Source: ONS labour force survey
The only reason that the protocol has not already done far more damage to the NI economy is because it has not been fully implemented. Grace periods on movements of key goods like supermarket supplies have prevented what would have been a potentially very large negative economic shock (we have previously noted that some studies suggest Irish supermarket prices are up to 20% higher than those in NI).
But it would be foolish to conclude that a fudged situation, whereby these grace periods are made permanent, will allow NI to get a net benefit from the protocol. As we have shown, the NI economy already looks to be lagging that of the rest of GB and there are further long-term costs to come. NI will remain subject to EU product market regulations, some of which will damage its economic competitiveness, including on the crucial GB market. Regulatory divergence with the rest of the UK via regulatory changes in GB are likely to have a similar impact, as will the fact that NI will be substantially excluded from future UK trade deals by the terms of the protocol – deals that may for example open up new cheaper sources of inputs for GB producers.
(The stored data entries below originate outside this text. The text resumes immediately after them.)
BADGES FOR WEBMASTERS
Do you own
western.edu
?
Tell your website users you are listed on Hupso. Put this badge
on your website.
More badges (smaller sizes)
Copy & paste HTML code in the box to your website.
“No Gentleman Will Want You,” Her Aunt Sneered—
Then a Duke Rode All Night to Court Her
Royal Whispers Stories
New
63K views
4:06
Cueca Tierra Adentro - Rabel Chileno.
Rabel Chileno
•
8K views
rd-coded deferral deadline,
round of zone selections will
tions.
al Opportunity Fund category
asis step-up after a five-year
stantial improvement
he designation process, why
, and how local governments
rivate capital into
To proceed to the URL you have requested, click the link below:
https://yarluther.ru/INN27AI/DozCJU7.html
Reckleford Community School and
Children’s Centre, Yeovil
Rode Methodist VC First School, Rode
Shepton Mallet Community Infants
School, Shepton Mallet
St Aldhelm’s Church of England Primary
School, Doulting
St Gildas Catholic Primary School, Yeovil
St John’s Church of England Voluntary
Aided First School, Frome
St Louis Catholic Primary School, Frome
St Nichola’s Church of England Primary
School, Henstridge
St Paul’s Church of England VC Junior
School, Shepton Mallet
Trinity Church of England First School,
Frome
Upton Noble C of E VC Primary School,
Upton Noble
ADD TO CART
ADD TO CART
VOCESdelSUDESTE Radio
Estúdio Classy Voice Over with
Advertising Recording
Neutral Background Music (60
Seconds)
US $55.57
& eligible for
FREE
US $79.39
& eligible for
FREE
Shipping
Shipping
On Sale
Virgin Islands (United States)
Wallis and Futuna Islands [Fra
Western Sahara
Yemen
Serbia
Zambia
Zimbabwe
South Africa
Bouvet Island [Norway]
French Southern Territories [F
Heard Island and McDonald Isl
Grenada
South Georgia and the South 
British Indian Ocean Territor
In our view, the protocol is an unambiguous net economic negative for NI with the costs likely to rise steadily in the years ahead. As a result, it would be a huge error for the UK government to agree a deal with the EU on the protocol that leaves it substantially in place – as they now seem minded to do.
The EU may for example agree to scale down border checks on GB to NI trade in return for enhanced information on the nature of GB to NI trade flows – but generating that information will require all the current burdens of customs administration that GB and NI firms face to remain in place (costs that weigh especially heavily on smaller firms which are more common in NI). It will be a cosmetic, political change that will do nothing much to reduce the economic burdens created by the protocol. Similarly, a deal to prevent the (absurd) situation whereby GB steel exports to NI may face a 25% tariff would be welcome but would be pretty small beer economically. Only a root-and-branch reform of the protocol, along the lines previously set out by the UK government, will save NI from serious long-term economic damage – and potentially serious related social and political tensions.